Записанное в ночном баре

23

Догадайся мой братец, что я собираюсь так, мимоходом, выбросить номер «Крапивника», между нами все было бы кончено. Он расценил бы это как покушение на святыни. «Свобода печати» и «смертная казнь» — — — таких слов я за семейным столом старательно избегаю, ибо позволь я себе хоть в малейшей степени не согласиться с их мнением относительно этих понятий, я бы проиграл вчистую.

То, что свобода начинается там, где кончается свобода печати, моему брату и в голову не приходило.

«Свобода мысли» — — — это значит, что он со своими затасканными идеями не осмеливается выйти на тропу свободной охоты. Готов признать, что он продолжает либеральную традицию, хотя — по сравнению с тем, как представляет себе эту традицию мой родитель, — у брата она сильно разжижена и ослаблена. Однако всему свое время, в том числе и хорошим идеям. Либерализм соотносится со свободой так же, как анархизм — с анархией.

Кадмо часто берет меня с собой — чтобы просветить — к своим «Атакующим соратникам Сократа». Я там мало желанный гость — возможно, меня даже принимают за агента Домо, который, впрочем, знает об этих сходках и считает их неопасными, в чем-то даже полезными для него. «Собаки, которые лают, не кусаются».

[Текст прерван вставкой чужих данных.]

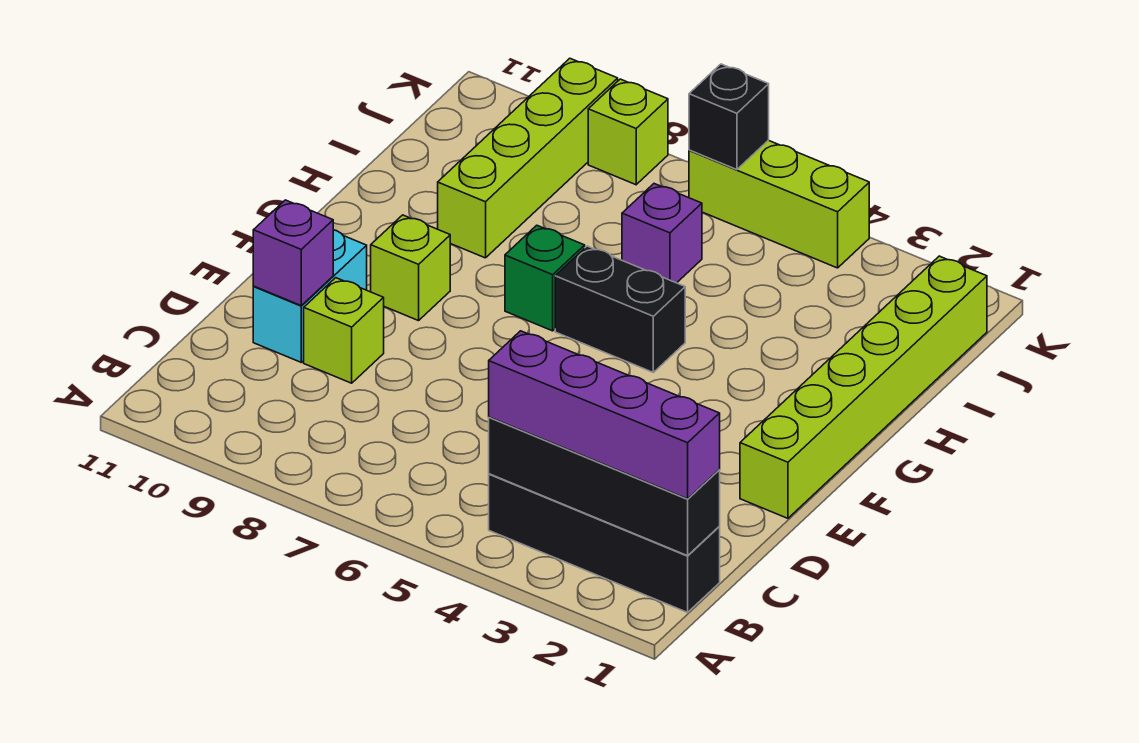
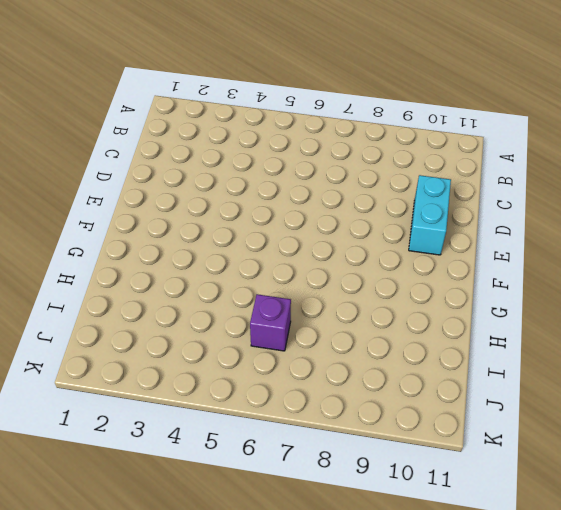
none -> black 1x4 brick [489,474,720,612]
none -> lime 1x1 brick [304,278,384,383]
none -> lime 1x6 brick [740,256,987,518]

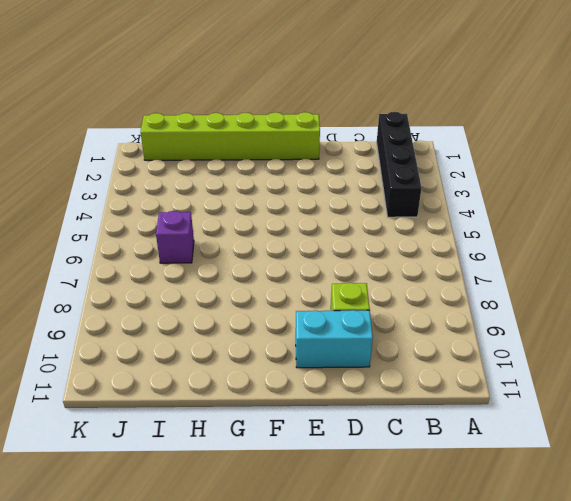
none -> lime 1x1 brick [371,215,450,321]
none -> black 1x2 brick [555,246,685,372]
none -> green 1x1 brick [505,225,585,331]

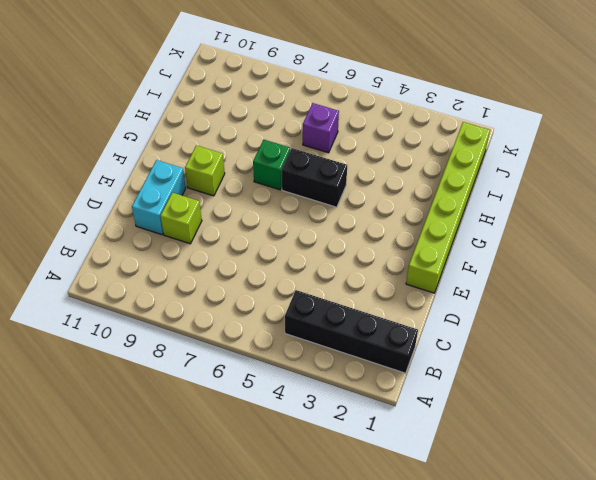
none -> lime 1x4 brick [438,58,618,258]
none -> lime 1x3 brick [689,140,869,268]
none -> lime 1x1 brick [588,79,668,185]

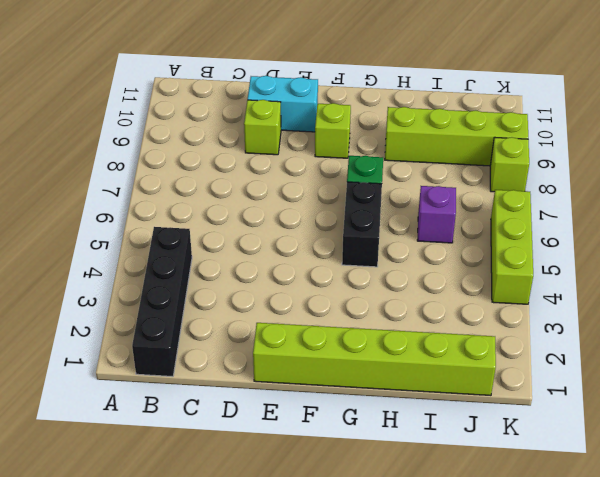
none -> black 1x4 brick [489,417,720,556]
none -> purple 1x1 brick [253,200,333,305]
none -> black 1x1 brick [689,64,769,170]

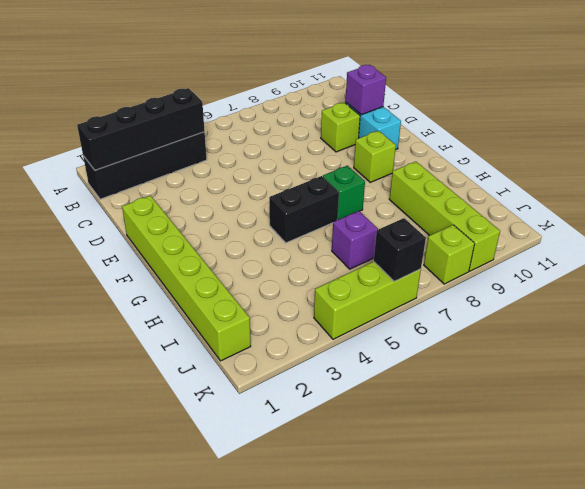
none -> purple 1x4 brick [489,331,720,499]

Причина, по которой мне трудно понять, что творится в мозгах у подобных людей, заключается прежде всего в расплывчатости их представлений. Они чувствуют там, где им следовало бы думать, и наоборот. От Сократа они унаследовали только скепсис; но они не стали бы на плечах выносить своего кумира с поля боя, как сам Сократ некогда вынес раненого Ксенофонта[169]. Будучи убежденными в бренности и конечности существующего, они страшатся боли, жертвы, самоотдачи.


*

Мой братец даже еще не стал анархистом — в отличие, например, от Цервика, который издает журнал «Крапивник». У того-то идеи гладко слетают с языка и выходят из-под пера; он превращает их в «фермент разложения». Я использую этот популярный у консерваторов образ, потому что нахожу его удачным, — — — ведь для анарха разложение — такой же процесс, как и всякий другой, а для историка этот Цервик интереснее, нежели мой родитель и братец. Цервика можно рассматривать как секретаря в приемной или даже как вахтера у дверей, который отступает назад, исполнив свои обязанности, — ибо он в самом деле занимается чем-то похожим. В его деятельности есть что-то лакейское: он принадлежит к свите властителя и вместе с ним исчезнет. Он прячется в оперении Кондора и ожидает мгновения, когда сможет взлететь чуть выше, чем тот[170].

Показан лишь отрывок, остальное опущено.